In our exercise, we found \((xy)^{-1}\). Using our negative exponent rule, we changed this to \(\frac{1}{xy}\). The negative exponent inverts the base, moving it from the denominator to the numerator (or vice versa) as needed. Keeping this rule in mind makes handling negative exponents much simpler.

Simplifying expressions involves reducing them to their simplest form. This usually means breaking down complex terms and rewriting them to be more manageable. When working with exponents, it's crucial to follow the exponent rules, like the negative exponent rule we discussed.
In our problem, we started with the expression \( \frac{5 a^{2}}{(x y)^{-1}} \). By applying the negative exponent rule, we changed it to \( \frac{5 a^{2}}{\frac{1}{xy}} \).

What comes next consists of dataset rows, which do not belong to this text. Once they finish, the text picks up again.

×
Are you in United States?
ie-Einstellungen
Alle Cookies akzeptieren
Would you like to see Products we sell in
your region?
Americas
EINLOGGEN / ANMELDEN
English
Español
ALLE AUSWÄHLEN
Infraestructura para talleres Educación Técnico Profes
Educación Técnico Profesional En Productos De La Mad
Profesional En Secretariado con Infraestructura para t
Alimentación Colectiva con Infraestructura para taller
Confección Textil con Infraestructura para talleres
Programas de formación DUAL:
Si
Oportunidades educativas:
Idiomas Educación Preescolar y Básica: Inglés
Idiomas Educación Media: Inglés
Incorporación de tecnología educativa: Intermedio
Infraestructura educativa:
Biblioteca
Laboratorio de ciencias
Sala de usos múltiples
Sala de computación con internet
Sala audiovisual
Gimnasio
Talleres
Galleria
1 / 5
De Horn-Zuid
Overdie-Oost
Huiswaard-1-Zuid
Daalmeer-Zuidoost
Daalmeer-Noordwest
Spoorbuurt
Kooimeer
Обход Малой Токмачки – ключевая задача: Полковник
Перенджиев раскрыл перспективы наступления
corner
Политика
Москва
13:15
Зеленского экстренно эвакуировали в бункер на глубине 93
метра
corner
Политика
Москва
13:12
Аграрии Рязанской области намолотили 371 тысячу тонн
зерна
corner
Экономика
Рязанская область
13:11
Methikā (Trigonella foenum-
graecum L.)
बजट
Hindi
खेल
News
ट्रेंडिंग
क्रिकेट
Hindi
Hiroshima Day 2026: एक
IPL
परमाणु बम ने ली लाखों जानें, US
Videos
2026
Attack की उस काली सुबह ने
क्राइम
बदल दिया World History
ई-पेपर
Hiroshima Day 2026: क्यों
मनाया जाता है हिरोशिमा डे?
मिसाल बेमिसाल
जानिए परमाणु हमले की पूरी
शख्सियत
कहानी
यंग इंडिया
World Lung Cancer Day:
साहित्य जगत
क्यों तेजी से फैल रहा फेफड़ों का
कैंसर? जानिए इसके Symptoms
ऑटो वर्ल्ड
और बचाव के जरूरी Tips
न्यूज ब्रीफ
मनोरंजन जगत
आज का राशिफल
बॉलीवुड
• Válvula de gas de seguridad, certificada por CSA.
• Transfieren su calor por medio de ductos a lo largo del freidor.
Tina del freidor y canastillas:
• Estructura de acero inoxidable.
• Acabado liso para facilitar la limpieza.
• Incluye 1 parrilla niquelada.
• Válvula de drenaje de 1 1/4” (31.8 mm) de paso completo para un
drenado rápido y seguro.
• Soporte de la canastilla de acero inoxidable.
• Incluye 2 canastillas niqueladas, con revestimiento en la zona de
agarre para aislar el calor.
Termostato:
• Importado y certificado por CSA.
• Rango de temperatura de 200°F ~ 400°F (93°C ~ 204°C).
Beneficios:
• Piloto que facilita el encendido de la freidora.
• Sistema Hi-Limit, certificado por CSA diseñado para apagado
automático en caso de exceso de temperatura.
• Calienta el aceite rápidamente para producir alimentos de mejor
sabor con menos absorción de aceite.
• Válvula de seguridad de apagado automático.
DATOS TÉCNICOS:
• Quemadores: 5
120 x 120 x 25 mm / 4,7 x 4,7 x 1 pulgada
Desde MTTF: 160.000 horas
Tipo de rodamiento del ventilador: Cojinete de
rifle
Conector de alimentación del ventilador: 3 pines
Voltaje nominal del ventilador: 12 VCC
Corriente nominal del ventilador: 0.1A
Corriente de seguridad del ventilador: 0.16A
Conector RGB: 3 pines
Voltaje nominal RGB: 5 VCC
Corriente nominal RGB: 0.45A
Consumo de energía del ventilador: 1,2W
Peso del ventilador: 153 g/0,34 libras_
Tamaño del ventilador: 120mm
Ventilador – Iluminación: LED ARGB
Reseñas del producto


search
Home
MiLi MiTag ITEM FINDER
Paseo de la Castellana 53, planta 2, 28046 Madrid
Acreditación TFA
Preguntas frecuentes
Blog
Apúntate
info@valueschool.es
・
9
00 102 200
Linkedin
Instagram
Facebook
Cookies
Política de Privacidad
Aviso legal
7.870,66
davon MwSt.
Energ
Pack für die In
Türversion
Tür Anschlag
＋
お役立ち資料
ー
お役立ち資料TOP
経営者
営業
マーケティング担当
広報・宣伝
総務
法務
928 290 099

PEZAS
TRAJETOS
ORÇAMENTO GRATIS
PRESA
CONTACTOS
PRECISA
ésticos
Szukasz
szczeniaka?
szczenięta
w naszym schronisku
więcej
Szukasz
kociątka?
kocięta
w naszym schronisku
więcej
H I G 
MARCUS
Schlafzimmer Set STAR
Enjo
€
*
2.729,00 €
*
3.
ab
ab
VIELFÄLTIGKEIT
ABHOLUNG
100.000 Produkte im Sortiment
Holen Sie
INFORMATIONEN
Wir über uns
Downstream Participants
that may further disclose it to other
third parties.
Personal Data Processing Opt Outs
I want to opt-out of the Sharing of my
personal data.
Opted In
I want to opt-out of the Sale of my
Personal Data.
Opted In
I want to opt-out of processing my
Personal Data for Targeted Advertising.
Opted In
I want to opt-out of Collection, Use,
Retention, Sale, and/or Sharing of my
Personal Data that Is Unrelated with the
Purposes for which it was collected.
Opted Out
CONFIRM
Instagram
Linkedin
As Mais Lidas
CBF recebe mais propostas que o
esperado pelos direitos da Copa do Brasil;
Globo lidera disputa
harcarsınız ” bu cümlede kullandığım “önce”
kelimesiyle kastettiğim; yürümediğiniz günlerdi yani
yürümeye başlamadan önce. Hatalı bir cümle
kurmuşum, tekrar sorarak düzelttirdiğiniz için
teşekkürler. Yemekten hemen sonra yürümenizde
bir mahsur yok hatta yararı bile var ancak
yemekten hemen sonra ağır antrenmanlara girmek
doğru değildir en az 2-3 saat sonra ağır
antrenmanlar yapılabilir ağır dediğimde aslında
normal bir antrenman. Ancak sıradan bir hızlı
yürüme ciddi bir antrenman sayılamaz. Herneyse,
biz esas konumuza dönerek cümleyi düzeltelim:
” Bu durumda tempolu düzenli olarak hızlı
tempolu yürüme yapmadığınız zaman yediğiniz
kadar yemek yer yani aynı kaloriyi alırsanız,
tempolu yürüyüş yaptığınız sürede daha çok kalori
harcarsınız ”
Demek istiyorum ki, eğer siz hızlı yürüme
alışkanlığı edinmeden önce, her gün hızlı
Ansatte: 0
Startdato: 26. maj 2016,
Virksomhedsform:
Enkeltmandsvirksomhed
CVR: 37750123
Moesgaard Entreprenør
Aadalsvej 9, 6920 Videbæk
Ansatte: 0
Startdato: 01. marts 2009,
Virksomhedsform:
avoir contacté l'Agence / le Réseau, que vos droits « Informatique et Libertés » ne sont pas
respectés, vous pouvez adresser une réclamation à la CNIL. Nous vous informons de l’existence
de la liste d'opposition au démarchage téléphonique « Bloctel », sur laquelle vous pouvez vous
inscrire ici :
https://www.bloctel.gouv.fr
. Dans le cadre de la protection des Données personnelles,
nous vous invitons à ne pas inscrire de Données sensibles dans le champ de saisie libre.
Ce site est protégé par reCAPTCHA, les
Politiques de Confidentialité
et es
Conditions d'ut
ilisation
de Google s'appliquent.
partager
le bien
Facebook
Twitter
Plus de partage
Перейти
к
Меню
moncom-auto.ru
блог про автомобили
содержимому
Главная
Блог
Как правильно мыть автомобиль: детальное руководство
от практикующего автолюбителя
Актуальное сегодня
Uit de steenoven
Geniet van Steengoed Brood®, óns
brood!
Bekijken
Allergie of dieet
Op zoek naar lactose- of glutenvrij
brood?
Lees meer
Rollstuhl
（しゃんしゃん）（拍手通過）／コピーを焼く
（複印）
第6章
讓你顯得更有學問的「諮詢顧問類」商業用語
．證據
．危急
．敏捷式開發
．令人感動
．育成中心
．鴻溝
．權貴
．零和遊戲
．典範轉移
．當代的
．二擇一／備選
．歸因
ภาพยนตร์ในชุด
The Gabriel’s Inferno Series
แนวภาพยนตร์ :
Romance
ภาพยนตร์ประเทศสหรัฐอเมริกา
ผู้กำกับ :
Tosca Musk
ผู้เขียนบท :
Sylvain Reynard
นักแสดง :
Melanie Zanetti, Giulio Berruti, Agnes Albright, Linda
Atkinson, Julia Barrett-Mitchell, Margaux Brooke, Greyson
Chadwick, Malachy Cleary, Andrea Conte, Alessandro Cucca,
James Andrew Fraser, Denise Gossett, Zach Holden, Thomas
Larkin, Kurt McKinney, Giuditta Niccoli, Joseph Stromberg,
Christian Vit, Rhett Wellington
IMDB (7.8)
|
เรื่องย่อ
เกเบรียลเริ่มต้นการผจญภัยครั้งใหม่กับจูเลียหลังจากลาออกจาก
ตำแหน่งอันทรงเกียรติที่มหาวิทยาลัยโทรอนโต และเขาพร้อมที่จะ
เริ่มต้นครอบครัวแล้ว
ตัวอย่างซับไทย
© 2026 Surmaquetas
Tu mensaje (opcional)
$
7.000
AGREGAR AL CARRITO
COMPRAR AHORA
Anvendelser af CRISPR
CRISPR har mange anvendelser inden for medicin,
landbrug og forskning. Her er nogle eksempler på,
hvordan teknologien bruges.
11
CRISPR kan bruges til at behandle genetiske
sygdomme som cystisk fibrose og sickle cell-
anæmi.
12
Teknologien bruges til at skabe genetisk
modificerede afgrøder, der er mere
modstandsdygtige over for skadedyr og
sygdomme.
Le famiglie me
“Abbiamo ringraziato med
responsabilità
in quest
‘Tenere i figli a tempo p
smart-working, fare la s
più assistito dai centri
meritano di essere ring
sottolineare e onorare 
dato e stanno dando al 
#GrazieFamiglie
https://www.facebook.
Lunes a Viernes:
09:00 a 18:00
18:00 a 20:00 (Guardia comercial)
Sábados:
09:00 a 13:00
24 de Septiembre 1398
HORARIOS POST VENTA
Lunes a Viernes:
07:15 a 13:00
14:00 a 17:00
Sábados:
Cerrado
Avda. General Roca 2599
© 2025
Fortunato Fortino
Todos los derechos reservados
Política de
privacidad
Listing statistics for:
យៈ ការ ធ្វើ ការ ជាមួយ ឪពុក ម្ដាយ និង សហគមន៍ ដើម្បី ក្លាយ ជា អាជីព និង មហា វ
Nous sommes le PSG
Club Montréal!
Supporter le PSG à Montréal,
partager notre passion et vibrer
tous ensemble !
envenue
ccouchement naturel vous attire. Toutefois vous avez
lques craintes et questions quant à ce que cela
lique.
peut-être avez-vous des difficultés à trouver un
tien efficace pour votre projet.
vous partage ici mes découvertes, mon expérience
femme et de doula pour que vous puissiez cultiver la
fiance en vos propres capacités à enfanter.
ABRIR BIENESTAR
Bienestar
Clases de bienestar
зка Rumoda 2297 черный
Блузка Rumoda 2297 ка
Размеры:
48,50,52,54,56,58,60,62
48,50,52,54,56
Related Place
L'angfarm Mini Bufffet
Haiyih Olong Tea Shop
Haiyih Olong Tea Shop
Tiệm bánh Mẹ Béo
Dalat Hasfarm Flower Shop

Next, knowing that dividing by a fraction is the same as multiplying by its reciprocal, we turned it into a straightforward multiplication problem: \( 5a^2 \times xy \).
Simplifying expressions often involves transforming complex fractions into easier products, just like we did here. It's all about reshaping the expression in a way that's easier to understand and work with.

Algebraic multiplication seems straightforward, but ensuring the correct application of it is vital in obtaining a correct expression. Whether you're multiplying numbers, variables, or a combination of both, keep the multiplication rules in mind to maintain accuracy.
In our exercise, we reached the multiplication part: \( 5a^2 \times xy \). Here, you multiply the constants and variables separately. Start by multiplying the constants (or coefficients) which gives you \(5\) in this case. Then, simply multiply the like bases together under the rules of exponents. This means adding the exponents when the bases are the same.
So \( a^2 \times a^0 = a^{2+0} \), however, since \(xy\) has no exponents shown, it implies each is raised to the power of 1, thus \(x^1y^1\). Finally, assembling these products gives the expression \(5a^2xy\). Remember, clear and careful multiplication keeps expressions accurate and simplified.